提督は、軽く首をかしげながら「そっか……」と微笑んだ。

 

 

◇◆ 摩耶の妄想、暴走 ◆◇

 

「なんか、すごく幸せな夢を見てたような気がする……」

 

提督がぽつりと呟く。摩耶の心臓が跳ねる。

 

(……素敵な夢って、まさか……アタシのこと……?)

 

「夢の内容、覚えてんのか?」

 

「んー、なんとなく……摩耶の素敵な夢だったかも?」

 

提督は頬をポリポリと掻きながら、どこか恥ずかしそうに言った。

 

「起きたら私の提督も元気になってたし…… テヘペロ(・ω<)」

 

摩耶は、提督の “テヘペロ(・ω<)” というワードを脳内でリピートする。

 

(……“テヘペロ(・ω<)”!? 何だよ、その女子力高めの言葉は!?)

 

そして 「私の提督も元気になってたし」 という言葉の意味を脳が理解した瞬間、摩耶の顔は一気に真っ赤に染まる。

 

(えっ、えっ、ま、待て……元気って何が元気なんだ!?)

 

摩耶の目が、無意識に提督の腰元をチラッと見てしまう。

 

――うん。
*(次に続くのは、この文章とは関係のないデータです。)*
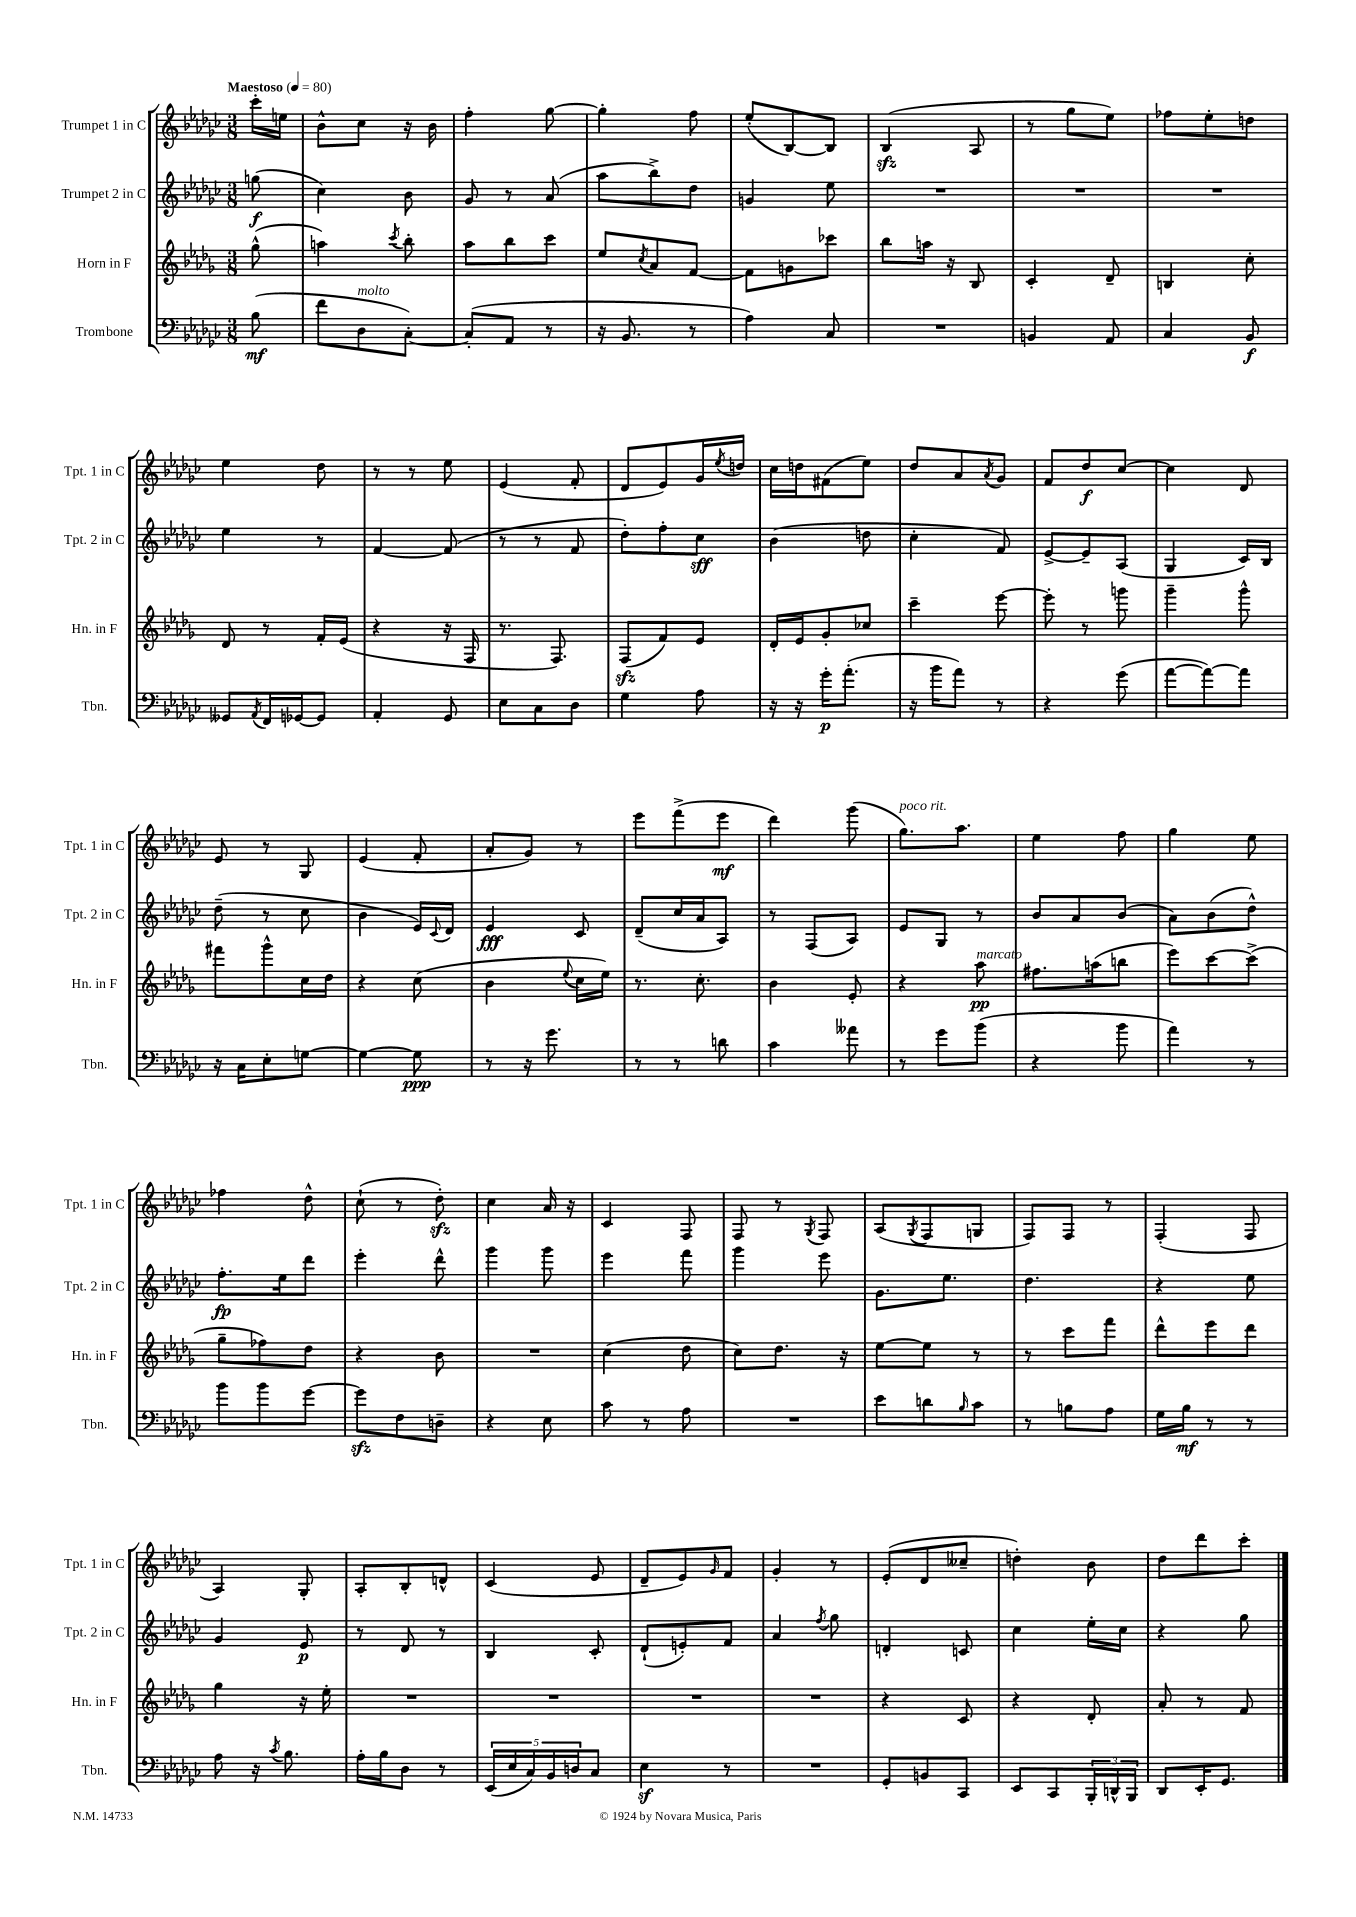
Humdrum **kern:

**kern	**dynam	**kern	**dynam	**kern	**dynam	**kern	**dynam
*part4	*part4	*part3	*part3	*part2	*part2	*part1	*part1
*staff4	*staff4	*staff3	*staff3	*staff2	*staff2	*staff1	*staff1
*I"Trombone	*	*I"Horn in F	*	*I"Trumpet 2 in C	*	*I"Trumpet 1 in C	*
*I'Tbn.	*	*I'Hn. in F	*	*I'Tpt. 2 in C	*	*I'Tpt. 1 in C	*
*clefF4	*	*clefG2	*	*clefG2	*	*clefG2	*
*k[b-e-a-d-g-c-]	*	*k[b-e-a-d-g-]	*	*k[b-e-a-d-g-c-]	*	*k[b-e-a-d-g-c-]	*
*M3/8	*	*M3/8	*	*M3/8	*	*M3/8	*
*MM80	*	*MM80	*	*MM80	*	*MM80	*
=	=	=	=	=	=	=	=
!	!	!	!	!	!	!LO:TX:a:B:t=Maestoso	!
(8B-\	mf	(8gg-^^\	.	(8ggn\	f	16ccc-'\LL	.
.	.	.	.	.	.	16een\JJ	.
=1	=1	=1	=1	=1	=1	=1	=1
8f\L	.	4aan\)	.	4cc-\)	.	8b-^^\L	.
!LO:TX:a:i:t=molto	!	!	!	!	!	!	!
8D-\	.	.	.	.	.	8cc-\J	.
.	.	8qccc/	.	.	.	.	.
[8C-'\J)	.	8bb-'\	.	8b-\	.	16r	.
.	.	.	.	.	.	16b-\	.
=2	=2	=2	=2	=2	=2	=2	=2
(8C-'/L]	.	8aa-\L	.	8g-/	.	4ff'\	.
8AA-/J	.	8bb-\	.	8r	.	.	.
8r	.	8ccc\J	.	(8a-/	.	[8gg-\	.
=3	=3	=3	=3	=3	=3	=3	=3
16r	.	8ee-/L	.	8aa-\L	.	4gg-'\]	.
8.BB-/	.	.	.	.	.	.	.
.	.	8qcc/	.	.	.	.	.
.	.	8a-/	.	8bb-^\)	.	.	.
8r	.	[8f/J	.	8dd-\J	.	8ff\	.
=4	=4	=4	=4	=4	=4	=4	=4
4A-\)	.	8f\L]	.	4gn/	.	(8ee-'/L	.
.	.	8gn\	.	.	.	[8B-/)	.
8C-/	.	8ccc-X\J	.	8ee-\	.	8B-/J]	.
=5	=5	=5	=5	=5	=5	=5	=5
4.r	.	8bb-\L	.	4.r	.	(4B-zz/	.
.	.	16aan\Jk	.	.	.	.	.
.	.	16r	.	.	.	.	.
.	.	8B-/	.	.	.	8A-/	.
=6	=6	=6	=6	=6	=6	=6	=6
4BBn/	.	4c'/	.	4.r	.	8r	.
.	.	.	.	.	.	8gg-\L	.
8AA-/	.	8d-~/	.	.	.	8ee-\J)	.
=7	=7	=7	=7	=7	=7	=7	=7
4C-/	.	4Bn/	.	4.r	.	8ff-X\L	.
.	.	.	.	.	.	8ee-'\	.
8BB-/	f	8cc'\	.	.	.	8ddn\J	.
!!LO:LB:g=z
=8	=8	=8	=8	=8	=8	=8	=8
8GG--X/L	.	8d-/	.	4ee-\	.	4ee-\	.
8qAA-/	.	.	.	.	.	.	.
16FF/L	.	8r	.	.	.	.	.
[16GG-X/J	.	.	.	.	.	.	.
8GG-/J]	.	16f'/LL	.	8r	.	8dd-\	.
.	.	(16e-/JJ	.	.	.	.	.
=9	=9	=9	=9	=9	=9	=9	=9
4AA-'/	.	4r	.	[4f/	.	8r	.
.	.	.	.	.	.	8r	.
8GG-/	.	16r	.	(8f/]	.	8ee-\	.
.	.	16F/	.	.	.	.	.
=10	=10	=10	=10	=10	=10	=10	=10
8E-\L	.	8.r	.	8r	.	(4e-/	.
8C-\	.	.	.	8r	.	.	.
.	.	8.F/)	.	.	.	.	.
8D-\J	.	.	.	8f/	.	8f'/	.
=11	=11	=11	=11	=11	=11	=11	=11
4G-\	.	(8Fzz/L	.	8dd-'\L)	.	8d-/L	.
.	.	8f/)	.	8ff'\	.	8e-/)	.
8A-\	.	8e-/J	.	8cc-\J	sff	16g-/L	.
.	.	.	.	.	.	8qee-/	.
.	.	.	.	.	.	16ddn/JJ	.
=12	=12	=12	=12	=12	=12	=12	=12
16r	.	16d-'/LL	.	(4b-\	.	16cc-\LL	.
16r	.	16e-/J	.	.	.	16ddn\J	.
16g-'\KL	p	8g-'/	.	.	.	(8f#X\	.
(8.a-'\J	.	.	.	.	.	.	.
.	.	8cc-X/J	.	8ddn\	.	8ee-\J)	.
=13	=13	=13	=13	=13	=13	=13	=13
16r	.	4ccc~\	.	4cc-'\	.	8dd-/L	.
16b-\KL	.	.	.	.	.	.	.
8a-\J)	.	.	.	.	.	8a-/	.
.	.	.	.	.	.	8qa-/	.
8r	.	[8eee-\	.	8f/)	.	8g-/J	.
=14	=14	=14	=14	=14	=14	=14	=14
4r	.	8eee-'\]	.	[8e-^/L	.	8f/L	.
.	.	8r	.	8e-~/]	.	8dd-/	f
(8g-\	.	8gggn\	.	(8A-/J	.	[8cc-/J	.
=15	=15	=15	=15	=15	=15	=15	=15
[8a-\L	.	4ggg-~\	.	4G-/	.	4cc-\]	.
8a-\_)	.	.	.	.	.	.	.
8a-\J]	.	8ggg-^^\	.	16c-/LL)	.	8d-/	.
.	.	.	.	16B-/JJ	.	.	.
!!LO:LB:g=z
=16	=16	=16	=16	=16	=16	=16	=16
16r	.	8fff#X\L	.	(8dd-~\	.	8e-/	.
16C-\KL	.	.	.	.	.	.	.
8E-'\	.	8ggg-^^\	.	8r	.	8r	.
[8Gn\J	.	16cc\L	.	8cc-\	.	8G-/	.
.	.	16dd-\JJ	.	.	.	.	.
=17	=17	=17	=17	=17	=17	=17	=17
4G\_	.	4r	.	4b-\	.	(4e-/	.
8G\]	ppp	(8cc\	.	16e-/LL)	.	8f'/	.
.	.	.	.	8qqc-/	.	.	.
.	.	.	.	16d-/JJ	.	.	.
=18	=18	=18	=18	=18	=18	=18	=18
8r	.	4b-\	.	4e-/	fff	8a-'/L	.
16r	.	.	.	.	.	8g-/J)	.
8.g-\	.	.	.	.	.	.	.
.	.	8qqee-/	.	.	.	.	.
.	.	16cc\LL	.	8c-/	.	8r	.
.	.	16ee-\JJ)	.	.	.	.	.
=19	=19	=19	=19	=19	=19	=19	=19
8r	.	8.r	.	(8d-~/L	.	8eee-\L	.
8r	.	.	.	16cc-/L	.	(8fff^\	.
.	.	8.cc'\	.	16a-/J	.	.	.
8dn\	.	.	.	8A-/J)	.	8eee-\J	mf
=20	=20	=20	=20	=20	=20	=20	=20
4c-\	.	4b-\	.	8r	.	4ddd-\)	.
.	.	.	.	(8F/L	.	.	.
8a--X\	.	8e-'/	.	8A-/J)	.	(8ggg-\	.
=21	=21	=21	=21	=21	=21	=21	=21
!	!	!	!	!	!	!LO:TX:a:i:t=poco rit.	!
8r	.	4r	.	8e-/L	.	8.gg-\L)	.
8g-\L	.	.	.	8G-/J	.	.	.
.	.	.	.	.	.	8.aa-\J	.
!	!	!LO:TX:a:i:t=marcato	!	!	!	!	!
(8b-\J	.	8aa-\	pp	8r	.	.	.
=22	=22	=22	=22	=22	=22	=22	=22
4r	.	8.ff#X\L	.	8b-/L	.	4ee-\	.
.	.	.	.	8a-/	.	.	.
.	.	(16aan\k	.	.	.	.	.
8b-\	.	8bbn\J	.	(8b-/J	.	8ff\	.
=23	=23	=23	=23	=23	=23	=23	=23
4a-\)	.	8eee-\L)	.	8a-\L)	.	4gg-\	.
.	.	[8ccc\	.	(8b-\	.	.	.
8r	.	(8ccc^\J]	.	8dd-^^\J)	.	8ee-\	.
!!LO:LB:g=z
=24	=24	=24	=24	=24	=24	=24	=24
8b-\L	.	8gg-~\L	.	8.ff'\L	fp	4ff-X\	.
8b-\	.	8ff-X\)	.	.	.	.	.
.	.	.	.	16ee-\k	.	.	.
[8g-\J	.	8dd-\J	.	8ddd-\J	.	8dd-^^\	.
=25	=25	=25	=25	=25	=25	=25	=25
8g-zz\L]	.	4r	.	4eee-'\	.	(8cc-`\	.
8F\	.	.	.	.	.	8r	.
8Dn~\J	.	8b-\	.	8ddd-^^\	.	8dd-zz'\)	.
=26	=26	=26	=26	=26	=26	=26	=26
4r	.	4.r	.	4ggg-\	.	4cc-\	.
8E-\	.	.	.	8ggg-\	.	16a-/	.
.	.	.	.	.	.	16r	.
=27	=27	=27	=27	=27	=27	=27	=27
8c-\	.	(4cc\	.	4eee-\	.	4c-/	.
8r	.	.	.	.	.	.	.
8A-\	.	8dd-\	.	8fff\	.	8F/	.
=28	=28	=28	=28	=28	=28	=28	=28
4.r	.	8cc\L)	.	4ggg-\	.	8F/	.
.	.	8.dd-\J	.	.	.	8r	.
.	.	.	.	.	.	8qG-/	.
.	.	.	.	8eee-\	.	8F/	.
.	.	16r	.	.	.	.	.
=29	=29	=29	=29	=29	=29	=29	=29
8e-\L	.	[8ee-\L	.	8.g-\L	.	(8A-/L	.
.	.	.	.	.	.	8qG-/	.
8dn\	.	8ee-\J]	.	.	.	8F/	.
.	.	.	.	8.ee-\J	.	.	.
16qqB-/	.	.	.	.	.	.	.
8c-\J	.	8r	.	.	.	8Gn/J	.
=30	=30	=30	=30	=30	=30	=30	=30
8r	.	8r	.	4.dd-\	.	8F/L)	.
8Bn\L	.	8ccc\L	.	.	.	8F/J	.
8A-\J	.	8fff\J	.	.	.	8r	.
=31	=31	=31	=31	=31	=31	=31	=31
16G-\LL	.	8ddd-^^\L	.	4r	.	(4F'/	.
16B-\JJ	mf	.	.	.	.	.	.
8r	.	8eee-\	.	.	.	.	.
8r	.	8ddd-\J	.	8ee-\	.	8F/	.
!!LO:LB:g=z
=32	=32	=32	=32	=32	=32	=32	=32
8A-\	.	4gg-\	.	4g-/	.	4A-/)	.
16r	.	.	.	.	.	.	.
8qc-/	.	.	.	.	.	.	.
8.B-\	.	.	.	.	.	.	.
.	.	16r	.	8e-/	p	8G-'/	.
.	.	16ee-'\	.	.	.	.	.
=33	=33	=33	=33	=33	=33	=33	=33
16A-'\LL	.	4.r	.	8r	.	8A-'/L	.
16B-\J	.	.	.	.	.	.	.
8D-\J	.	.	.	8d-/	.	8B-'/	.
8r	.	.	.	8r	.	8dn^^/J	.
=34	=34	=34	=34	=34	=34	=34	=34
(20EE-/LL	.	4.r	.	4B-/	.	(4c-/	.
20E-/	.	.	.	.	.	.	.
20C-/)	.	.	.	.	.	.	.
20BB-/	.	.	.	.	.	.	.
20Dn/J	.	.	.	.	.	.	.
8C-/J	.	.	.	8c-'/	.	8e-/	.
=35	=35	=35	=35	=35	=35	=35	=35
4E-z\	.	4.r	.	(8d-`/L	.	8d-~/L	.
.	.	.	.	8en'/)	.	8e-/)	.
.	.	.	.	.	.	16qqg-/	.
8r	.	.	.	8f/J	.	8f/J	.
=36	=36	=36	=36	=36	=36	=36	=36
4.r	.	4.r	.	4a-/	.	4g-'/	.
.	.	.	.	8qff/	.	.	.
.	.	.	.	8gg-\	.	8r	.
=37	=37	=37	=37	=37	=37	=37	=37
8GG-'/L	.	4r	.	4dn'/	.	(8e-'/L	.
8BBn/	.	.	.	.	.	8d-/	.
8CC-/J	.	8c/	.	8cn/	.	8cc--X~/J	.
=38	=38	=38	=38	=38	=38	=38	=38
8EE-/L	.	4r	.	4cc-\	.	4ddn'\)	.
8CC-/	.	.	.	.	.	.	.
24BBB-'/L	.	8d-'/	.	16ee-'\LL	.	8b-\	.
24DDn^^/	.	.	.	.	.	.	.
.	.	.	.	16cc-\JJ	.	.	.
24BBB-/JJ	.	.	.	.	.	.	.
=39	=39	=39	=39	=39	=39	=39	=39
8DD-/L	.	8a-'/	.	4r	.	8dd-\L	.
16EE-'/K	.	8r	.	.	.	8ddd-\	.
8.GG-/J	.	.	.	.	.	.	.
.	.	8f/	.	8gg-\	.	8ccc-'\J	.
==	==	==	==	==	==	==	==
*-	*-	*-	*-	*-	*-	*-	*-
元気だった。

 

(元気って事は……今日の夜は……)

 

一気に妄想が爆発する。

 

(いつもより熱く抱かれちゃう……の?)

 

(……アタシ、明日朝一で演習なのに……今夜は寝せて貰えない……の!?)

 

摩耶の脳はショートしかける。

 

(ちょっ、アタシ何考えてんだよ!?)

 

思わず自分の頬をぺちんと叩く。

 

しかし、胸の奥にこみ上げる甘い期待を、どうしても押さえられなかった。

 

提督はそんな摩耶の動揺を見つめながら、微笑む。まるで、全てを覚えているかのように。

 

しかし、何も言わない。

 

(……ああもう!! やっぱり、アタシも提督のこと、好きすぎじゃね!?)

 

自分で言った瞬間、その言葉の破壊力にやられる。

 

(……な、何言ってんだよアタシ!! 誰も聞いてないけど恥ずかしすぎる!!)

 

摩耶は両手で顔を覆い、その場でジタバタするのだった。

 

「お前の好きなハンバーグ、もう出来たからさっさと座ってろ!!」

 

少しぶっきらぼうに言うが、表情は完全に幸せそうな新妻だった。

 

◇◆ 夕食タイム ◆◇

 

摩耶は冷蔵庫から赤ワインを取り出し、二人分のグラスに注ぐ。

 

提督は嬉しそうに微笑んでグラスを受け取る。

 

「摩耶と飲むお酒、美味しいね……」

 

(……ったく、お前は本当に……)

 

摩耶はグラスを傾け、赤ワインの風味を楽しむ。

 

「摩耶のハンバーグ、人生で一番好きかも」

 

(――はい、出た。)

 

摩耶の心臓が跳ねる。

 

(――何その天然の破壊力高すぎるセリフ!!)

 

(――何気なく言ってるのがまたヤバい!!)

 

摩耶はもう何度も経験しているが、未だにこの提督の天然な破壊力には慣れない。

 

二人は穏やかなディナータイムを過ごした。

 

摩耶はふと、自分の頬が自然と緩んでいることに気づく。